» WORK INSTRUCTIONS
Skip the pictures and copy all the data that follows exactly.

» DATA EXCERPTS
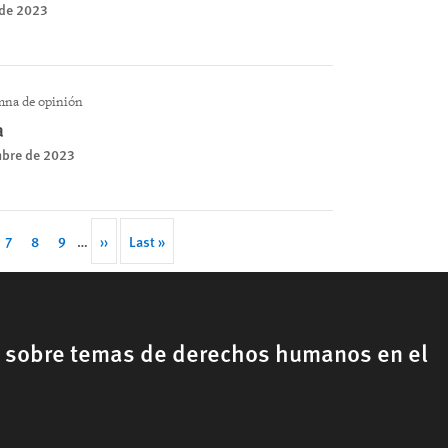
 de 2023
na de opinión
a
mbre de 2023
ge
Page
7
Page
8
Page
9
…
Next
››
Last
Last »
page
page
, sobre temas de derechos humanos en el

» ANSWER TO THIS EXERCISE
 de 2023
na de opinión
a
mbre de 2023
ge
Page
7
Page
8
Page
9
…
Next
››
Last
Last »
page
page
, sobre temas de derechos humanos en el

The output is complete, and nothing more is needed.